Entries from a collection
# # # # # # #

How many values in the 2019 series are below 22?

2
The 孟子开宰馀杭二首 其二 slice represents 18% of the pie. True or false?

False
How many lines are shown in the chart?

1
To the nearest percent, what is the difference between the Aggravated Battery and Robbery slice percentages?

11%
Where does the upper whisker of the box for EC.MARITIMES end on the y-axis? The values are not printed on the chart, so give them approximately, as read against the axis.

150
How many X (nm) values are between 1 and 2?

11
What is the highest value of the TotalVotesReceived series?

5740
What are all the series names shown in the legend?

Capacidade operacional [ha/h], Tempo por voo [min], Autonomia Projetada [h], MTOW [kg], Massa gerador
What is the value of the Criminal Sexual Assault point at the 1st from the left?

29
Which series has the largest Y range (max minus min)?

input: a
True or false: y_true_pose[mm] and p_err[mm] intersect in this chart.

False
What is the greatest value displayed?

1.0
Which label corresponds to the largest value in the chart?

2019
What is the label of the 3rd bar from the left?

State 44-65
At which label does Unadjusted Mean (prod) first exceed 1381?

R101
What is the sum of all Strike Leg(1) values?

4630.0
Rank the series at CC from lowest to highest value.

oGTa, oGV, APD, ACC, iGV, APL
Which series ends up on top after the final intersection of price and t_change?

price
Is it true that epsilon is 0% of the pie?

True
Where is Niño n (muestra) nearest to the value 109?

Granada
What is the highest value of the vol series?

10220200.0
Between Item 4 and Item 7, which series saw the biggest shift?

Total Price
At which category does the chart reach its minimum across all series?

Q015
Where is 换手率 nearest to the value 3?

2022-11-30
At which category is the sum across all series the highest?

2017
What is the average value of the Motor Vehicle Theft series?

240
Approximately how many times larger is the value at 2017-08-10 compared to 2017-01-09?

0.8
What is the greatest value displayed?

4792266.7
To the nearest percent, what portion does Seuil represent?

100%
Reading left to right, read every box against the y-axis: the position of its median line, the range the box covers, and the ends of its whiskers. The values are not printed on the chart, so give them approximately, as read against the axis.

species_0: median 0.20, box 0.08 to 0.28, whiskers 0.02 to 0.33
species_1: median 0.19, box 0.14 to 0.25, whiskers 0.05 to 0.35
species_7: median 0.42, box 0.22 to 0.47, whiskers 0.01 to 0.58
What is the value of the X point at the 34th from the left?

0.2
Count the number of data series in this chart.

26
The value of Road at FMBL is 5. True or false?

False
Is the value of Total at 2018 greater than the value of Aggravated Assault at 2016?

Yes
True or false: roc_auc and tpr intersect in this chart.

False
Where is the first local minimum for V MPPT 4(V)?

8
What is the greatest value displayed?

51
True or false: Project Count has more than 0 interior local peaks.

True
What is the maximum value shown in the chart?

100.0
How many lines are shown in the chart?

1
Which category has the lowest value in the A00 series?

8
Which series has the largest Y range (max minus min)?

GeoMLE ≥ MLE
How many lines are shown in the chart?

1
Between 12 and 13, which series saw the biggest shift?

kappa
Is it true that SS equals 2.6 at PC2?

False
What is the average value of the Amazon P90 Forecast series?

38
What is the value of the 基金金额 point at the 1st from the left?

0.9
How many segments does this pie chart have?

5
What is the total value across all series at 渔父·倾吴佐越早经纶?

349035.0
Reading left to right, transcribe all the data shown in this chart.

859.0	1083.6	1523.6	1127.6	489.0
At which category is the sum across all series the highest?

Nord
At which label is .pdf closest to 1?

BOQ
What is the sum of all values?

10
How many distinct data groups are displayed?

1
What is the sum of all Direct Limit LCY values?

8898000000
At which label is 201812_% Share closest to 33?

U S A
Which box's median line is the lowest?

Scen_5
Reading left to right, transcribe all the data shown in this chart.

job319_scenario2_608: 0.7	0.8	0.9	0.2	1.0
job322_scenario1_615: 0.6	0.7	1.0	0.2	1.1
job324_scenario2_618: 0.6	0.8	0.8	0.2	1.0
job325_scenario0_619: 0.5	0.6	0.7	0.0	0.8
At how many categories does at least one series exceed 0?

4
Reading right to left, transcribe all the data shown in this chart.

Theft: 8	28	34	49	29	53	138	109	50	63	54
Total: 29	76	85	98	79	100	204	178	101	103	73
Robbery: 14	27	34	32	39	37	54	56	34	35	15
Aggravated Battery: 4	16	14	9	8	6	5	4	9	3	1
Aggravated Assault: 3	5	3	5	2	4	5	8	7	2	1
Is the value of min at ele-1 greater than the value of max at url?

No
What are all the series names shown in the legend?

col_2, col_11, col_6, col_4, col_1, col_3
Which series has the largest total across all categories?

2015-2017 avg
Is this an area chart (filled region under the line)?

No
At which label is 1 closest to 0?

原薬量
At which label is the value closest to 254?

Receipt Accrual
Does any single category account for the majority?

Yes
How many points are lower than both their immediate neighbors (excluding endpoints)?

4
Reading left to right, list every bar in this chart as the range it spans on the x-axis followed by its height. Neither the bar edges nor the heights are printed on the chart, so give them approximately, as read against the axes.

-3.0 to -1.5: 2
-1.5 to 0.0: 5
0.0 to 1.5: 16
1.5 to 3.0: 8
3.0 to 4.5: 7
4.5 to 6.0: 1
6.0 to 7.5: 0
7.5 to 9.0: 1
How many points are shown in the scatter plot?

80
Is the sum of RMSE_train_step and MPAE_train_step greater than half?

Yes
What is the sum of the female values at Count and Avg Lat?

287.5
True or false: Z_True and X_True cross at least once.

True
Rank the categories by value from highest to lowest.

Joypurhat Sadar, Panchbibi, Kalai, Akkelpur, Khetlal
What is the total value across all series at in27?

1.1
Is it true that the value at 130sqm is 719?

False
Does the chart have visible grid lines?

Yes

# # # # # # #

◆ **Work request**: Please show every line of the records containing the word "that", treating uppercase and lowercase as different.

◆ **Solution to this problem**:
Is it true that epsilon is 0% of the pie?
Is it true that SS equals 2.6 at PC2?
Is it true that the value at 130sqm is 719?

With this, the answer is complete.